**WHAT THIS TASK INVOLVES:**
Exact copy, pictures excluded: please retype every record below.

*** Opening of GIVEN DATA ***

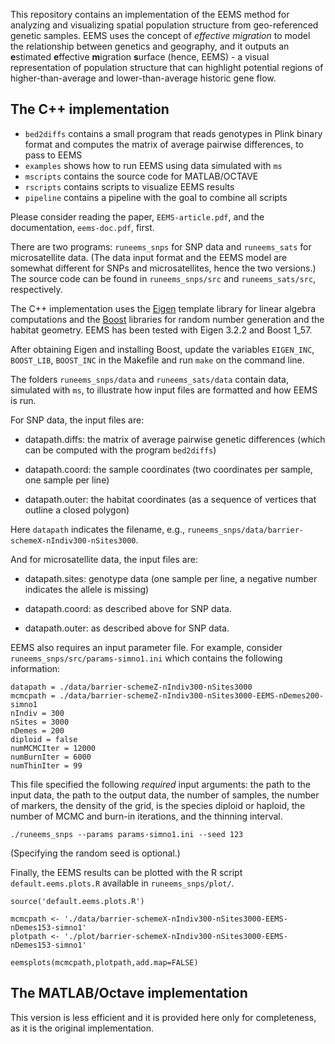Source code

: 
This repository contains an implementation of the EEMS method for analyzing and visualizing spatial population structure from geo-referenced genetic samples. EEMS uses the concept of *effective migration* to model the relationship between genetics and geography, and it outputs an **e**stimated **e**ffective **m**igration **s**urface (hence, EEMS) - a visual representation of population structure that can highlight potential regions of higher-than-average and lower-than-average historic gene flow.

## The C++ implementation

* `bed2diffs` contains a small program that reads genotypes in Plink binary format and computes the matrix of average pairwise differences, to pass to EEMS
* `examples` shows how to run EEMS using data simulated with `ms`
* `mscripts` contains the source code for MATLAB/OCTAVE
* `rscripts` contains scripts to visualize EEMS results
* `pipeline` contains a pipeline with the goal to combine all scripts

Please consider reading the paper, `EEMS-article.pdf`, and the documentation, `eems-doc.pdf`, first.

There are two programs: `runeems_snps` for SNP data and `runeems_sats` for microsatellite data. (The data input format and the EEMS model are somewhat different for SNPs and microsatellites, hence the two versions.) The source code can be found in `runeems_snps/src` and `runeems_sats/src`, respectively.

The C++ implementation uses the [Eigen](http://eigen.tuxfamily.org) template library for linear algebra computations and the [Boost](http://www.boost.org) libraries for random number generation and the habitat geometry. EEMS has been tested with Eigen 3.2.2 and Boost 1_57.

After obtaining Eigen and installing Boost, update the variables `EIGEN_INC`, `BOOST_LIB`, `BOOST_INC` in the Makefile and run `make` on the command line.

The folders `runeems_snps/data` and `runeems_sats/data` contain data, simulated with `ms`, to illustrate how input files are formatted and how EEMS is run.

For SNP data, the input files are:

* datapath.diffs: the matrix of average pairwise genetic differences (which can be computed with the program `bed2diffs`)

* datapath.coord: the sample coordinates (two coordinates per sample, one sample per line)

* datapath.outer: the habitat coordinates (as a sequence of vertices that outline a closed polygon)

Here `datapath` indicates the filename, e.g., `runeems_snps/data/barrier-schemeX-nIndiv300-nSites3000`.

And for microsatellite data, the input files are:

* datapath.sites: genotype data (one sample per line, a negative number indicates the allele is missing)

* datapath.coord: as described above for SNP data.

* datapath.outer: as described above for SNP data.

EEMS also requires an input parameter file. For example, consider `runeems_snps/src/params-simno1.ini` which contains the following information:

```
datapath = ./data/barrier-schemeZ-nIndiv300-nSites3000
mcmcpath = ./data/barrier-schemeZ-nIndiv300-nSites3000-EEMS-nDemes200-simno1
nIndiv = 300
nSites = 3000
nDemes = 200
diploid = false
numMCMCIter = 12000
numBurnIter = 6000
numThinIter = 99
```

This file specified the following *required* input arguments: the path to the input data, the path to the output data, the number of samples, the number of markers, the density of the grid, is the species diploid or haploid, the number of MCMC and burn-in iterations, and the thinning interval.

```
./runeems_snps --params params-simno1.ini --seed 123
```

(Specifying the random seed is optional.)

Finally, the EEMS results can be plotted with the R script `default.eems.plots.R` available in `runeems_snps/plot/`.

```
source('default.eems.plots.R')mcmcpath <- './data/barrier-schemeX-nIndiv300-nSites3000-EEMS-nDemes153-simno1'plotpath <- './plot/barrier-schemeX-nIndiv300-nSites3000-EEMS-nDemes153-simno1'eemsplots(mcmcpath,plotpath,add.map=FALSE)
```

## The MATLAB/Octave implementation

This version is less efficient and it is provided here only for completeness, as it is the original implementation.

*** Close of GIVEN DATA ***

**TASK OUTPUT:**
Source code

: 
This repository contains an implementation of the EEMS method for analyzing and visualizing spatial population structure from geo-referenced genetic samples. EEMS uses the concept of *effective migration* to model the relationship between genetics and geography, and it outputs an **e**stimated **e**ffective **m**igration **s**urface (hence, EEMS) - a visual representation of population structure that can highlight potential regions of higher-than-average and lower-than-average historic gene flow.

## The C++ implementation

* `bed2diffs` contains a small program that reads genotypes in Plink binary format and computes the matrix of average pairwise differences, to pass to EEMS
* `examples` shows how to run EEMS using data simulated with `ms`
* `mscripts` contains the source code for MATLAB/OCTAVE
* `rscripts` contains scripts to visualize EEMS results
* `pipeline` contains a pipeline with the goal to combine all scripts

Please consider reading the paper, `EEMS-article.pdf`, and the documentation, `eems-doc.pdf`, first.

There are two programs: `runeems_snps` for SNP data and `runeems_sats` for microsatellite data. (The data input format and the EEMS model are somewhat different for SNPs and microsatellites, hence the two versions.) The source code can be found in `runeems_snps/src` and `runeems_sats/src`, respectively.

The C++ implementation uses the [Eigen](http://eigen.tuxfamily.org) template library for linear algebra computations and the [Boost](http://www.boost.org) libraries for random number generation and the habitat geometry. EEMS has been tested with Eigen 3.2.2 and Boost 1_57.

After obtaining Eigen and installing Boost, update the variables `EIGEN_INC`, `BOOST_LIB`, `BOOST_INC` in the Makefile and run `make` on the command line.

The folders `runeems_snps/data` and `runeems_sats/data` contain data, simulated with `ms`, to illustrate how input files are formatted and how EEMS is run.

For SNP data, the input files are:

* datapath.diffs: the matrix of average pairwise genetic differences (which can be computed with the program `bed2diffs`)

* datapath.coord: the sample coordinates (two coordinates per sample, one sample per line)

* datapath.outer: the habitat coordinates (as a sequence of vertices that outline a closed polygon)

Here `datapath` indicates the filename, e.g., `runeems_snps/data/barrier-schemeX-nIndiv300-nSites3000`.

And for microsatellite data, the input files are:

* datapath.sites: genotype data (one sample per line, a negative number indicates the allele is missing)

* datapath.coord: as described above for SNP data.

* datapath.outer: as described above for SNP data.

EEMS also requires an input parameter file. For example, consider `runeems_snps/src/params-simno1.ini` which contains the following information:

```
datapath = ./data/barrier-schemeZ-nIndiv300-nSites3000
mcmcpath = ./data/barrier-schemeZ-nIndiv300-nSites3000-EEMS-nDemes200-simno1
nIndiv = 300
nSites = 3000
nDemes = 200
diploid = false
numMCMCIter = 12000
numBurnIter = 6000
numThinIter = 99
```

This file specified the following *required* input arguments: the path to the input data, the path to the output data, the number of samples, the number of markers, the density of the grid, is the species diploid or haploid, the number of MCMC and burn-in iterations, and the thinning interval.

```
./runeems_snps --params params-simno1.ini --seed 123
```

(Specifying the random seed is optional.)

Finally, the EEMS results can be plotted with the R script `default.eems.plots.R` available in `runeems_snps/plot/`.

```
source('default.eems.plots.R')mcmcpath <- './data/barrier-schemeX-nIndiv300-nSites3000-EEMS-nDemes153-simno1'plotpath <- './plot/barrier-schemeX-nIndiv300-nSites3000-EEMS-nDemes153-simno1'eemsplots(mcmcpath,plotpath,add.map=FALSE)
```

## The MATLAB/Octave implementation

This version is less efficient and it is provided here only for completeness, as it is the original implementation.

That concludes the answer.